SELECTED EXCERPT:
2023 FPGA Hackathon

I participated online in a 24h hackathon organised by Nokia in Krakow this year. The event wasn't so much a hackathon but rather a coding competition exclusively for FPGAs. I registered with two other friends but for life reasons they both had to drop out near the beginning of the competition. Despite this I completed 7 of the 10 tasks because it was fun and I wanted to learn. For this reason I also decided not to spend the full 24 hours on this competition but only my free time.

The tasks

There were ten tasks related to the theme of rescuing a Mars colony town which suffered from technical problems. We were handed a Quartus project with a project already set-up with lots of scaffolding for the judge system. This made it so we could focus on small self-contained problems which made it a lot easier. On top of that, there were no requirements or points to win for efficient implementations. It is still more fun to aim for one though. I have only had experience with VHDL, but the template solutions were written in SystemVerilog. Luckily the provided scaffolding made this no problem. It turns out that there's pretty much a 1-to-1 mapping between VHDL and SystemVerilog at least when it comes down to actual implementations. I can image the differences are much larger for project organisation and validation. The tasks themselves weren't difficult either. Solving them in a regular programming language would take just a couple minutes. The more difficult part was getting it to run on an fpga e.g. timing constraints, pipelining and math with real numbers.

Problem 1

The problem statement asks to calculate gray values from 24-bit RGB using the Y'IV/Y'IQ model.

$$ Y = 0.299R + 0.587G + 0.114B $$

The result of the exact calculation should be rounded to the nearest integer to return it as a byte.

This was straightforwardly solved by using 12 extra fractional bits (we need at least 10 for the 3 fractional digits). The rounding can be accomplished by adding $0.5$ right before truncating the fractional bits.

$$ Y = \frac{1}{2} \cdot 2^{12} + (0.299 \cdot 2^{12})R + (0.587 \cdot 2^{12})G +(0.114 \cdot 2^{12})B\gg 12 $$

Problem 2

The input was a 5x5 square of bytes. We were tasked to return the 9 3x3 overlapping windows in turn within the input. The input didn't need any processing so this was simple indexing, with a loop which increments the start point of the window each cycle.

Problem 4

We were tasked with returning a 3-bit enumeration of the octant an $(x, y)$ input vector belongs to.

EXCERPTED RECORDS:

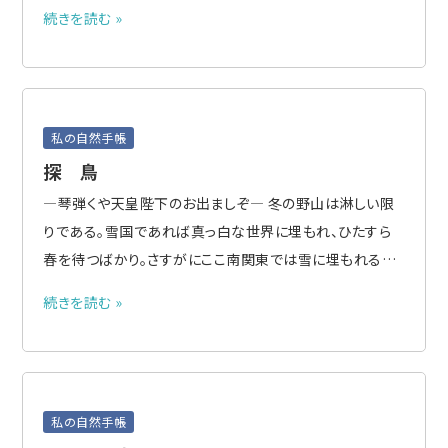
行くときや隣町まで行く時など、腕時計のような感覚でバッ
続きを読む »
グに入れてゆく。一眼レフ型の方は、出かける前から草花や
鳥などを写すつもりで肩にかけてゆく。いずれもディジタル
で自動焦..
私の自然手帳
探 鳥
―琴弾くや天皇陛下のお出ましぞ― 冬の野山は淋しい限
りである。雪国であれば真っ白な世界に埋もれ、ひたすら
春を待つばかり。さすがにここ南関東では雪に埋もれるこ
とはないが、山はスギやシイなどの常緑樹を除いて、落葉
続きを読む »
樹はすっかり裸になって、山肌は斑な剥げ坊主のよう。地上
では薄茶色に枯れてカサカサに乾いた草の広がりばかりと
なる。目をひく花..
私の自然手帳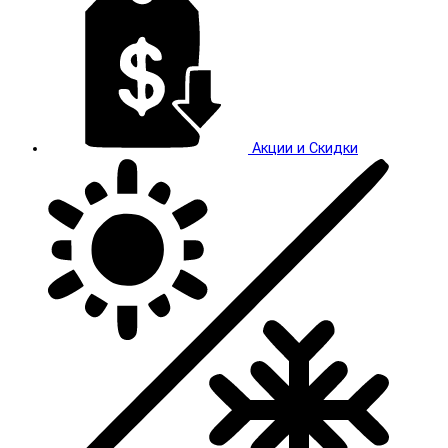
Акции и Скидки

EXERCISE 1: In the FPGA hackathon write-up, how many extra fractional bits were used to solve Problem 1?
EXERCISE 2: Pick up the FPGA hackathon write-up after its last sentence and keep going.

EXERCISE ANSWER 1: 12 extra fractional bits.

EXERCISE ANSWER 2:
The problem statement deliberately included the formula

$$ \phi = \arctan(\frac{y}{x}) $$

as a suggestion for the algorithm. There are however easier integer math ways of doing this calculation. The angle between two vectors can be easily calculated with the dot product between the two.

$$ v \cdot u = \left| v \right| \left| u \right| \cos(\phi) $$

$$ \cos(\phi) = \frac{v \cdot u}{\left| v \right| \left| u \right|} $$

If $\cos(\phi) < \cos(\frac{2\pi}{8})$ = C, the point $v$ is less than $\frac{2\pi}{8}$ radians removed from the vector $u$. If we take $u$ to be the bisector of the octant we're investigating, we can determine whether $v$ is in its octant or not. The way it's written now still requires a lot of fractional math: $\sqrt{}$ for the vector lengths and divisions to normalize. It turns out we can avoid all this by looking at the axes first. The dot product with an axis $v \cdot y$ is just the corresponding component of the vector: $v_y$ . The length of the axis is $1$ thus the computation becomes

$$\cos(\phi) = \frac{v_y}{\left| v \right|} < C $$

The division is removed by multiplying both sides with $\left|v\right|$ and now we're the difficult operation left is the norm.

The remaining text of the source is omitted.